## Source data
_ _ _

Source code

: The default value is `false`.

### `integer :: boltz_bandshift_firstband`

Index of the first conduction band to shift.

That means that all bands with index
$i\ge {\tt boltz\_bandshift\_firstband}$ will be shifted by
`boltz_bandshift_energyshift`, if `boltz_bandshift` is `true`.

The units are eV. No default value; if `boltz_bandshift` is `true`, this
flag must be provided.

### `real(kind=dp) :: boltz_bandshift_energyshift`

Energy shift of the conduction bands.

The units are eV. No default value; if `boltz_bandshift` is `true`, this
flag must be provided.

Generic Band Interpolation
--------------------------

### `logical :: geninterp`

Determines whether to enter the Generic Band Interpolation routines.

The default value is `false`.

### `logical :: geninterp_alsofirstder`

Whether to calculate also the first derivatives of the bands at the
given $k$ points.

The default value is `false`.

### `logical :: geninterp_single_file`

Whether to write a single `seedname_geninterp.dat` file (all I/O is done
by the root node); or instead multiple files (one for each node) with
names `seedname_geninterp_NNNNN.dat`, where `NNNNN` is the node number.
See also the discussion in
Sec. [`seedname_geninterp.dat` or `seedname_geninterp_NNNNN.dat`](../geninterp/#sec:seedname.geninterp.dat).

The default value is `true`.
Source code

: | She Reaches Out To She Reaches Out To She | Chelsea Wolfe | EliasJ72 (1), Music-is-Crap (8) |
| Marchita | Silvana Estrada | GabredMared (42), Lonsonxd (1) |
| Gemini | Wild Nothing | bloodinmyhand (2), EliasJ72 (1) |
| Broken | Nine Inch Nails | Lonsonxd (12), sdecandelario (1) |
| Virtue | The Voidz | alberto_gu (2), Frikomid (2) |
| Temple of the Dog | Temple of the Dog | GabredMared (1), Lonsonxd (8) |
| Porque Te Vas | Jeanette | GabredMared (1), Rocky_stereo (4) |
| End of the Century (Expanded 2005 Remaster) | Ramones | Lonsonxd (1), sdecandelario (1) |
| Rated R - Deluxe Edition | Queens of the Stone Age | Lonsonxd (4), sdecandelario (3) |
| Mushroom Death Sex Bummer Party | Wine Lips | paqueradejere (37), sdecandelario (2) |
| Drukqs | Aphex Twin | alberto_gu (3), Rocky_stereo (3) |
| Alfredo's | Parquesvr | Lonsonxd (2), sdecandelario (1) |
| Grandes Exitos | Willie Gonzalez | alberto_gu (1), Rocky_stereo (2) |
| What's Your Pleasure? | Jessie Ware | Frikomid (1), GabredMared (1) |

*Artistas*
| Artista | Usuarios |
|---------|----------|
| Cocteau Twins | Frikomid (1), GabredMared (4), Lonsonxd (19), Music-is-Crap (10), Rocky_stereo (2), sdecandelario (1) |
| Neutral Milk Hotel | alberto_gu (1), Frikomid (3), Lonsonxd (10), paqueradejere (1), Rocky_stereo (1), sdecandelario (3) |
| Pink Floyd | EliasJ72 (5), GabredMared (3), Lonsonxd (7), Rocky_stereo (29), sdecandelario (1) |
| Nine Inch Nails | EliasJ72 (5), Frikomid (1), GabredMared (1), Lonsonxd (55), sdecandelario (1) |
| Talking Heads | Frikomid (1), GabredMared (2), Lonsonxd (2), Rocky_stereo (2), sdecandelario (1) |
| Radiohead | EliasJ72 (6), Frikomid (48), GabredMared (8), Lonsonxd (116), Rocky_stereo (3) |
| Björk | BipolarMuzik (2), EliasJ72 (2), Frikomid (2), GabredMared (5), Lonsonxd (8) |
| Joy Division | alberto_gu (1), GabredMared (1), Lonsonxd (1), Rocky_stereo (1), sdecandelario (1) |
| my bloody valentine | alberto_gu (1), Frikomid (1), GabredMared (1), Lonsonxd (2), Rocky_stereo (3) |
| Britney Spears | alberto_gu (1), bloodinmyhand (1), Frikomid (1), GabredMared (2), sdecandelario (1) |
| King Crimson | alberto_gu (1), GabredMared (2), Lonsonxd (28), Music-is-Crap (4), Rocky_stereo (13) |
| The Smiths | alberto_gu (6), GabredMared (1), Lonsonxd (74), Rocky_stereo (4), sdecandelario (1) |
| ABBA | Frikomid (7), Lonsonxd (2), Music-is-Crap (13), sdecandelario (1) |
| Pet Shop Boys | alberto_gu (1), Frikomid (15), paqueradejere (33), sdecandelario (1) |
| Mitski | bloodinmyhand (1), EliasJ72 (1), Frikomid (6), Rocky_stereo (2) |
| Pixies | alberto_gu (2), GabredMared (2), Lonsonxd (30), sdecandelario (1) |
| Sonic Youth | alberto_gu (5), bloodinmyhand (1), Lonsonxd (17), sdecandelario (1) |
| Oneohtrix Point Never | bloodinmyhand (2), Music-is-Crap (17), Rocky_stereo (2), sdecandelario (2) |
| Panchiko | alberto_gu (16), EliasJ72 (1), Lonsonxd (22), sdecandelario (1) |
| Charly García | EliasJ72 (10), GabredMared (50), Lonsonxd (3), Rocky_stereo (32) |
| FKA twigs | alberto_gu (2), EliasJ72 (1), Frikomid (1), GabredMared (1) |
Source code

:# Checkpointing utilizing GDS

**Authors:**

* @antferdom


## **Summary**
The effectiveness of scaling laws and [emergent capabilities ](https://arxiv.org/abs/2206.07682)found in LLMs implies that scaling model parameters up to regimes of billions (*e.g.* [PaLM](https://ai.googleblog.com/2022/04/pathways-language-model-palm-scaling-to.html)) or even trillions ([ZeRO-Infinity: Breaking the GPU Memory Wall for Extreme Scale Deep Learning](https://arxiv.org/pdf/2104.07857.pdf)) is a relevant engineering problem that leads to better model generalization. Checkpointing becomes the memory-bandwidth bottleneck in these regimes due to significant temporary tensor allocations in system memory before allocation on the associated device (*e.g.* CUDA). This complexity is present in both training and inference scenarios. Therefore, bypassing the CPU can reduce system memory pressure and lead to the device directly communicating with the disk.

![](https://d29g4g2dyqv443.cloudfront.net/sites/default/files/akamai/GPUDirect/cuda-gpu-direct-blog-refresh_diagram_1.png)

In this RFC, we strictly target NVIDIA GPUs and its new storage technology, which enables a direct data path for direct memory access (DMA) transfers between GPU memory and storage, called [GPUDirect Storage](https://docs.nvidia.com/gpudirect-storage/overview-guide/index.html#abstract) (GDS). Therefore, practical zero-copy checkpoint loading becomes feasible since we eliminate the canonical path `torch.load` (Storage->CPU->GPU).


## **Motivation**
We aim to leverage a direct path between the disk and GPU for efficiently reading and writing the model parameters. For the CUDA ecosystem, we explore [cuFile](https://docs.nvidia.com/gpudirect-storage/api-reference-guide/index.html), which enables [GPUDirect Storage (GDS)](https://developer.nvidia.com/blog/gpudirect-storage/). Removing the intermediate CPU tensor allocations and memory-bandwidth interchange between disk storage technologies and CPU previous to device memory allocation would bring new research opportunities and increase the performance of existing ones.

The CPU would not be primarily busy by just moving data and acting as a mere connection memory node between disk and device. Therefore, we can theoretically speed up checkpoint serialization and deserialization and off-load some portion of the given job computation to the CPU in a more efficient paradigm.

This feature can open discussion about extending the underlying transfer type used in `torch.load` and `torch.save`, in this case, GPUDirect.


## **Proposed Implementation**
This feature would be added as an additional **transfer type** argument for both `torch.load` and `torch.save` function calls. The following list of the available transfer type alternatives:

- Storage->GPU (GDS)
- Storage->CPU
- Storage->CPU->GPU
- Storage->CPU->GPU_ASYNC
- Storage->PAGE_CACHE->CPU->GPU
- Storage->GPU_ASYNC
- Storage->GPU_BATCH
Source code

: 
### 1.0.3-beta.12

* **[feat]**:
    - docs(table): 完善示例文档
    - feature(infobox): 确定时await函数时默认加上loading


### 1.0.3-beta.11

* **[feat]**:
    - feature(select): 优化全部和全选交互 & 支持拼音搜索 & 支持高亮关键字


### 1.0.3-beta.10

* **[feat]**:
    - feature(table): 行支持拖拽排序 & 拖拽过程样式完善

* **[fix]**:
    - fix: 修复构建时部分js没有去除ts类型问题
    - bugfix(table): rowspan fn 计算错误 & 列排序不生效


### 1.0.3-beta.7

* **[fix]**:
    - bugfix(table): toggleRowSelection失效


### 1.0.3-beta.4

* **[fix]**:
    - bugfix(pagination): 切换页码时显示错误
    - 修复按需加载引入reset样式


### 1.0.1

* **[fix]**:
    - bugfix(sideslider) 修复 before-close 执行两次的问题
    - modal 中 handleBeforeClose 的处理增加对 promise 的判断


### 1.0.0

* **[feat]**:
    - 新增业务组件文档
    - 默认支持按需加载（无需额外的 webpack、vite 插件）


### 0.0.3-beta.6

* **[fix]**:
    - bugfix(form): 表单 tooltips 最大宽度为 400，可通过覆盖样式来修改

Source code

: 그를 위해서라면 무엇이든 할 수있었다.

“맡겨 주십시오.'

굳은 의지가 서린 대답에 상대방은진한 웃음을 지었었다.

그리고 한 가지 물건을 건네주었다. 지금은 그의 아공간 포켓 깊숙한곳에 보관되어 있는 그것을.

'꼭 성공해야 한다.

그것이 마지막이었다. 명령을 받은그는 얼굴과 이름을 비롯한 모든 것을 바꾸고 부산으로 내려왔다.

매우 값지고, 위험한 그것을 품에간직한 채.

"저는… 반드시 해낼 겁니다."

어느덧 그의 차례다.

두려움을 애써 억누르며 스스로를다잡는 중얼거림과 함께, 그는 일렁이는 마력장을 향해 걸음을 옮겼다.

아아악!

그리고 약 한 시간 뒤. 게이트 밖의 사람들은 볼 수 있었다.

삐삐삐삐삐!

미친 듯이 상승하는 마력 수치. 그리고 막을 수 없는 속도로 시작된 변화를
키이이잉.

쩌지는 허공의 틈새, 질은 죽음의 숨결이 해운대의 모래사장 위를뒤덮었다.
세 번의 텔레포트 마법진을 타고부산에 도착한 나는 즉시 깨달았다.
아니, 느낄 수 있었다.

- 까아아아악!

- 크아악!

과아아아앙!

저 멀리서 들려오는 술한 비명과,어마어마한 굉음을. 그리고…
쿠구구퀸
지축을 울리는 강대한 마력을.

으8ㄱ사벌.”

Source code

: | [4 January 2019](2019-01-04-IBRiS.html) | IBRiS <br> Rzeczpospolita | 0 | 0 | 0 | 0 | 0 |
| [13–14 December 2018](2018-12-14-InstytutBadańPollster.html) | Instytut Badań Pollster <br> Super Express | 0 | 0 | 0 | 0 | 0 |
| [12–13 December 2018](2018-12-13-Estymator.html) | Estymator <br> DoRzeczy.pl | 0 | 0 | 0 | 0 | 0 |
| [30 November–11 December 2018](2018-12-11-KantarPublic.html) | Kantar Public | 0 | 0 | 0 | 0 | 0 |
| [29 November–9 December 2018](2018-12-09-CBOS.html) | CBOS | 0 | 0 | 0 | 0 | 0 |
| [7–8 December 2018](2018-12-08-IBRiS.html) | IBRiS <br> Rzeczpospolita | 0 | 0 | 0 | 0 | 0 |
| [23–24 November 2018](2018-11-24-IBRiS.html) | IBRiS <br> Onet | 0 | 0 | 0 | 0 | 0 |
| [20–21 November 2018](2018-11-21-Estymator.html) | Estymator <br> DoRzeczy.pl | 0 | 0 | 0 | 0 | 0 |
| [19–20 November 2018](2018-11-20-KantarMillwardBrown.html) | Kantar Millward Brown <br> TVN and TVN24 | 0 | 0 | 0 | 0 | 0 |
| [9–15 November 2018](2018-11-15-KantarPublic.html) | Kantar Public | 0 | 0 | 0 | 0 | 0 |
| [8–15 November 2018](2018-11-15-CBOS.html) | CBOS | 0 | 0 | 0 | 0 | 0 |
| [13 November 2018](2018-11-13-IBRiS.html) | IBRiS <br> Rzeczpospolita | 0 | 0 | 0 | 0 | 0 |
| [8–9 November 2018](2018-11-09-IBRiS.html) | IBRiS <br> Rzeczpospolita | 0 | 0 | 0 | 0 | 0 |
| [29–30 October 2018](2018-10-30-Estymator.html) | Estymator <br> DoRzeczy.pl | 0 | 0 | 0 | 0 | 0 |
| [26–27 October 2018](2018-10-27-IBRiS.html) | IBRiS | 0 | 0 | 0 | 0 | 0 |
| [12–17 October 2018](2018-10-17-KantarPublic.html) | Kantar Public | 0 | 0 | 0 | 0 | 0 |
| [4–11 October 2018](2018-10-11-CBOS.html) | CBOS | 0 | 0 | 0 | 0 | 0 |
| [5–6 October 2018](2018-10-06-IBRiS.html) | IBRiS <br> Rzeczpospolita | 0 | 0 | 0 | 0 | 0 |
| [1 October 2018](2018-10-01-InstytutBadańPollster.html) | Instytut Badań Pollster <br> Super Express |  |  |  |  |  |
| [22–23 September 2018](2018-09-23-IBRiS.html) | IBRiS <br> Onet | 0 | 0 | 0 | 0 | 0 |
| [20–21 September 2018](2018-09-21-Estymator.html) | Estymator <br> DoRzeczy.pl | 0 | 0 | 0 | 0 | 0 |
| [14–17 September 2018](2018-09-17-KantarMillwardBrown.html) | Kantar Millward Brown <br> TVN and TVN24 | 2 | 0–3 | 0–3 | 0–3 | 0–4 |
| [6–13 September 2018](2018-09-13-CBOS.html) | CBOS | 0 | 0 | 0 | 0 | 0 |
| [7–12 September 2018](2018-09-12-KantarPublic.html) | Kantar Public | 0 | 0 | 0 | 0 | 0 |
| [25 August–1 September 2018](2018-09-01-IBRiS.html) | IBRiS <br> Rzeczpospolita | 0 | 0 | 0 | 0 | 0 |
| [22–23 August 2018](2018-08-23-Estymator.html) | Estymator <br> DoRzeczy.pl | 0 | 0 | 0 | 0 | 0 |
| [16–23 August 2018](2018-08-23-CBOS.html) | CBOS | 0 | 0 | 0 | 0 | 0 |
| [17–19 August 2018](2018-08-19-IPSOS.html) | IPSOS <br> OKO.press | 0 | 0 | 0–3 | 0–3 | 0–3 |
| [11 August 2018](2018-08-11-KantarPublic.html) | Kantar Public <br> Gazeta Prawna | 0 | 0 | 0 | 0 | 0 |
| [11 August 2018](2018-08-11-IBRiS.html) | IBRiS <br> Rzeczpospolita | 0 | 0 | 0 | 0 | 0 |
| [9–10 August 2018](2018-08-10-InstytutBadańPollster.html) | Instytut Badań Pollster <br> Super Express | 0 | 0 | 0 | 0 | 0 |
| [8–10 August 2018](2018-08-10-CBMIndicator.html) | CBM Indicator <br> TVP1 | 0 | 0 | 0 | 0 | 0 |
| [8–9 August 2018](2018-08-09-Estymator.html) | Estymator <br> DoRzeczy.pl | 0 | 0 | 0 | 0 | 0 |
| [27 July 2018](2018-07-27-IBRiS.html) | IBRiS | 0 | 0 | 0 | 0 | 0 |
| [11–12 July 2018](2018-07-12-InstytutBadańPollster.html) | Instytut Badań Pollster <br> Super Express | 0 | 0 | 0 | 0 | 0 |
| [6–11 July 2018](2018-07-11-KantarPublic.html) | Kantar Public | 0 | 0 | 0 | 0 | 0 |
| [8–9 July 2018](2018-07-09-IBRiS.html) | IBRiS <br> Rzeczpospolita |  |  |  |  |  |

_ _ _

## INSTRUCTIONS FOR THE TASK
Look above for the line with "Frikomid (2) |" and the line with "(2), Rocky_stereo (2), sdecandelario (1) |". Retype those two lines and every line between them exactly, adding nothing.

## REPLY
| Virtue | The Voidz | alberto_gu (2), Frikomid (2) |
| Temple of the Dog | Temple of the Dog | GabredMared (1), Lonsonxd (8) |
| Porque Te Vas | Jeanette | GabredMared (1), Rocky_stereo (4) |
| End of the Century (Expanded 2005 Remaster) | Ramones | Lonsonxd (1), sdecandelario (1) |
| Rated R - Deluxe Edition | Queens of the Stone Age | Lonsonxd (4), sdecandelario (3) |
| Mushroom Death Sex Bummer Party | Wine Lips | paqueradejere (37), sdecandelario (2) |
| Drukqs | Aphex Twin | alberto_gu (3), Rocky_stereo (3) |
| Alfredo's | Parquesvr | Lonsonxd (2), sdecandelario (1) |
| Grandes Exitos | Willie Gonzalez | alberto_gu (1), Rocky_stereo (2) |
| What's Your Pleasure? | Jessie Ware | Frikomid (1), GabredMared (1) |

*Artistas*
| Artista | Usuarios |
|---------|----------|
| Cocteau Twins | Frikomid (1), GabredMared (4), Lonsonxd (19), Music-is-Crap (10), Rocky_stereo (2), sdecandelario (1) |
| Neutral Milk Hotel | alberto_gu (1), Frikomid (3), Lonsonxd (10), paqueradejere (1), Rocky_stereo (1), sdecandelario (3) |
| Pink Floyd | EliasJ72 (5), GabredMared (3), Lonsonxd (7), Rocky_stereo (29), sdecandelario (1) |
| Nine Inch Nails | EliasJ72 (5), Frikomid (1), GabredMared (1), Lonsonxd (55), sdecandelario (1) |
| Talking Heads | Frikomid (1), GabredMared (2), Lonsonxd (2), Rocky_stereo (2), sdecandelario (1) |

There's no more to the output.